Marie-Eve Laporte sees it as “ripe for a healthy and healthy diet. So less sugar, but also less bad fat and more good food”. A category to which cocoa belongs, praised for its very good lipids, not to mention its magnesium and other nutritional pearls. Here it has been driven to the top of sales thanks to its dual effect “to do good in terms of taste and health, two values ​​that we tend to oppose”, concludes the expert. Because we don’t get to lying to each other, “healthy” green beans don’t melt in the mouth so well.

It is the bitterness that takes the man

Taste is precisely the second trend that Marie-Eve Laporte analyzes to explain the shame of sugar: “The latter is known to kill the taste, and people who consume very sweet products have the image of people without a palate or with regressive taste. . Same observation by Pierre-Louis Desprez: “Chocolatiers wanted to segment their market into age categories and therefore now created specific ranges for adults to gain market share. This explains the rise of dark chocolate and a lot of cocoa. »

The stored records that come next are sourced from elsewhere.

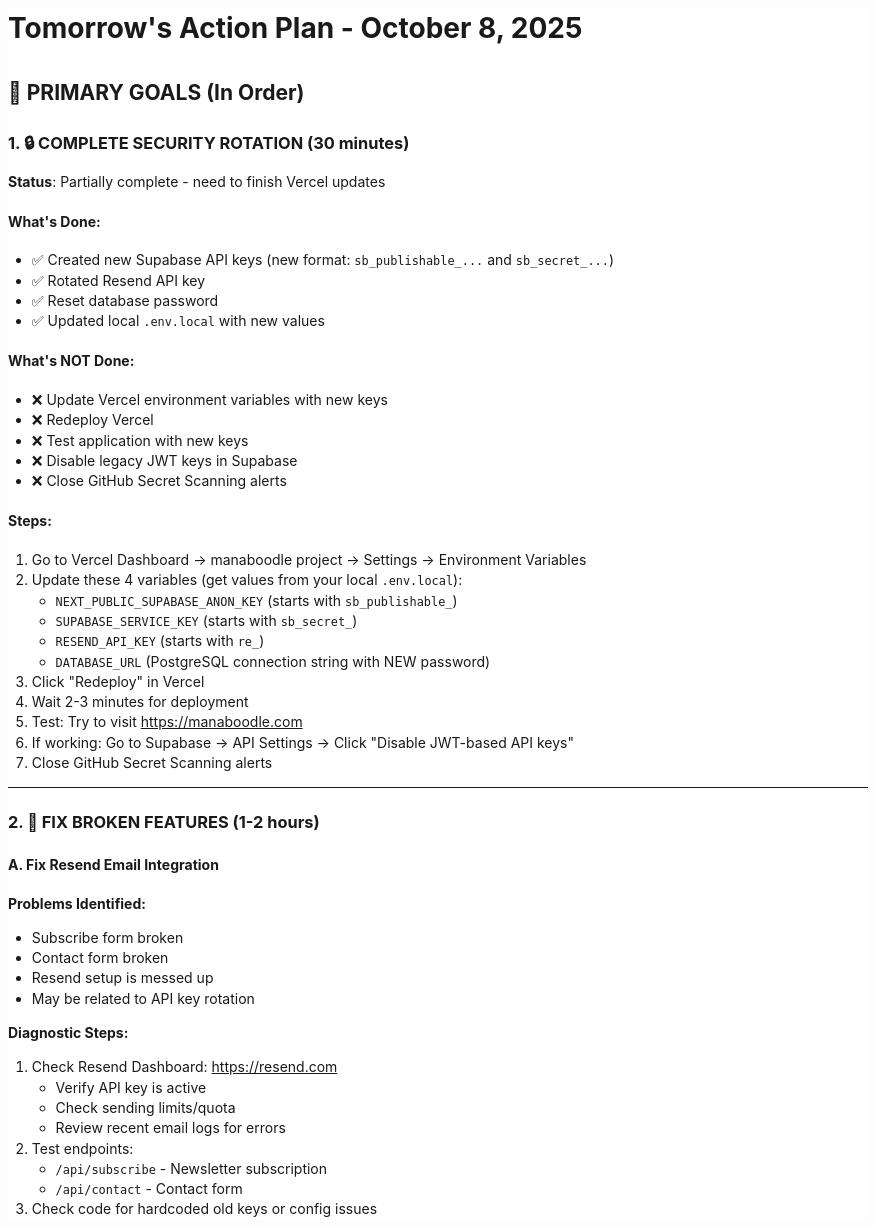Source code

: # Tomorrow's Action Plan - October 8, 2025

## 🎯 PRIMARY GOALS (In Order)

### 1. 🔒 COMPLETE SECURITY ROTATION (30 minutes)

**Status**: Partially complete - need to finish Vercel updates

#### What's Done:
- ✅ Created new Supabase API keys (new format: `sb_publishable_...` and `sb_secret_...`)
- ✅ Rotated Resend API key
- ✅ Reset database password
- ✅ Updated local `.env.local` with new values

#### What's NOT Done:
- ❌ Update Vercel environment variables with new keys
- ❌ Redeploy Vercel
- ❌ Test application with new keys
- ❌ Disable legacy JWT keys in Supabase
- ❌ Close GitHub Secret Scanning alerts

#### Steps:
1. Go to Vercel Dashboard → manaboodle project → Settings → Environment Variables
2. Update these 4 variables (get values from your local `.env.local`):
   - `NEXT_PUBLIC_SUPABASE_ANON_KEY` (starts with `sb_publishable_`)
   - `SUPABASE_SERVICE_KEY` (starts with `sb_secret_`)
   - `RESEND_API_KEY` (starts with `re_`)
   - `DATABASE_URL` (PostgreSQL connection string with NEW password)
3. Click "Redeploy" in Vercel
4. Wait 2-3 minutes for deployment
5. Test: Try to visit https://manaboodle.com
6. If working: Go to Supabase → API Settings → Click "Disable JWT-based API keys"
7. Close GitHub Secret Scanning alerts

---

### 2. 🐛 FIX BROKEN FEATURES (1-2 hours)

#### A. Fix Resend Email Integration

**Problems Identified:**
- Subscribe form broken
- Contact form broken
- Resend setup is messed up
- May be related to API key rotation

**Diagnostic Steps:**
1. Check Resend Dashboard: https://resend.com
   - Verify API key is active
   - Check sending limits/quota
   - Review recent email logs for errors
2. Test endpoints:
   - `/api/subscribe` - Newsletter subscription
   - `/api/contact` - Contact form
3. Check code for hardcoded old keys or config issues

The question remains, does too much cocoa not kill the cocoa, by making the chocolate too bitter – or “intense” in more marketing terms? For Marie-Eve Laporte, it would be a matter of growing up and being updated: “Bitterness is a taste that is rejected by babies and that develops with age. It is therefore a taste that is well thought out socially, because it is a sign of a fine palate that understands complex things well”. Signs of a true fashion, we also talked about the arrival by virtue of the bitter in this paper on … IPA beer. “This should continue in this direction and increase in the coming years,” warns Marie-Eve Laporte. Come on, it’s time to grow up.